Pelayanan kesehatan mobile menyasar desa-desa terpencil dan wilayah sulit dijangkau melalui sinergi lintas sektor.
Di Desa Tetingi, Kecamatan Teripe Jaya, Rabu, 28 Januari 2026, suasana tenda darurat tampak hidup sejak pagi. Personel TNI sigap melayani warga yang datang memeriksakan kesehatan. Pemeriksaan tekanan darah menjadi layanan yang paling banyak dimanfaatkan, terutama oleh warga lanjut usia yang terdampak fisik dan psikis akibat bencana. Kehadiran layanan ini memberi rasa aman sekaligus harapan bagi masyarakat.
Pelayanan serupa berlangsung di Desa Gampung Lempuh, Kecamatan Putri Betung. Tidak hanya berpusat di tenda atau rumah warga, layanan kesehatan juga dibuka di ruang terbuka, beratapkan langit dengan alas batu dan tanah. Meski sederhana, antusiasme warga terlihat jelas melalui senyum dan raut lega saat menjalani pemeriksaan.
Di Posko Kesehatan Yonif TP 855/Raksaka Dharma, antrean warga tampak mengular dengan tertib. Mayoritas yang datang adalah bapak-bapak, ibu-ibu, serta balita yang membutuhkan pemantauan kesehatan. Layanan ini memberikan jaminan rasa aman bagi masyarakat, terutama orang tua yang khawatir terhadap kondisi kesehatan anak-anak pascabencana.
Di Desa Rerebe, Kecamatan Teripe Jaya, meja layanan dipenuhi obat-obatan yang telah disiapkan.
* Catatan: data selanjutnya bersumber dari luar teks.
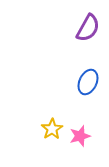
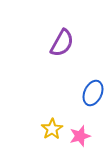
purple semicircle: moved 26 px left, 15 px down
blue ellipse: moved 5 px right, 11 px down
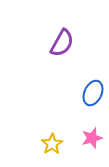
yellow star: moved 15 px down
pink star: moved 12 px right, 2 px down
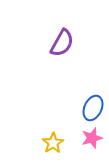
blue ellipse: moved 15 px down
yellow star: moved 1 px right, 1 px up
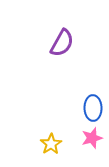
blue ellipse: rotated 25 degrees counterclockwise
yellow star: moved 2 px left, 1 px down
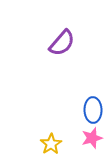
purple semicircle: rotated 12 degrees clockwise
blue ellipse: moved 2 px down
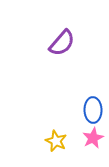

Warga bergantian menjalani pemeriksaan dan pengobatan. Personel TNI bekerja berdampingan dengan petugas Kementerian Kesehatan, memperkuat kolaborasi dalam pelayanan kemanusiaan.
Layanan kesehatan mobile juga menjangkau Desa Ekan, Kecamatan Pining. Beralaskan tikar, personel TNI melayani masyarakat dengan penuh kepedulian. Tumpukan obat-obatan telah disiapkan untuk memulihkan kondisi kesehatan warga.
Pemerintah menegaskan layanan kesehatan gratis akan terus dilakukan hingga situasi benar-benar pulih, sebagai wujud komitmen negara hadir di tengah masyarakat terdampak bencana.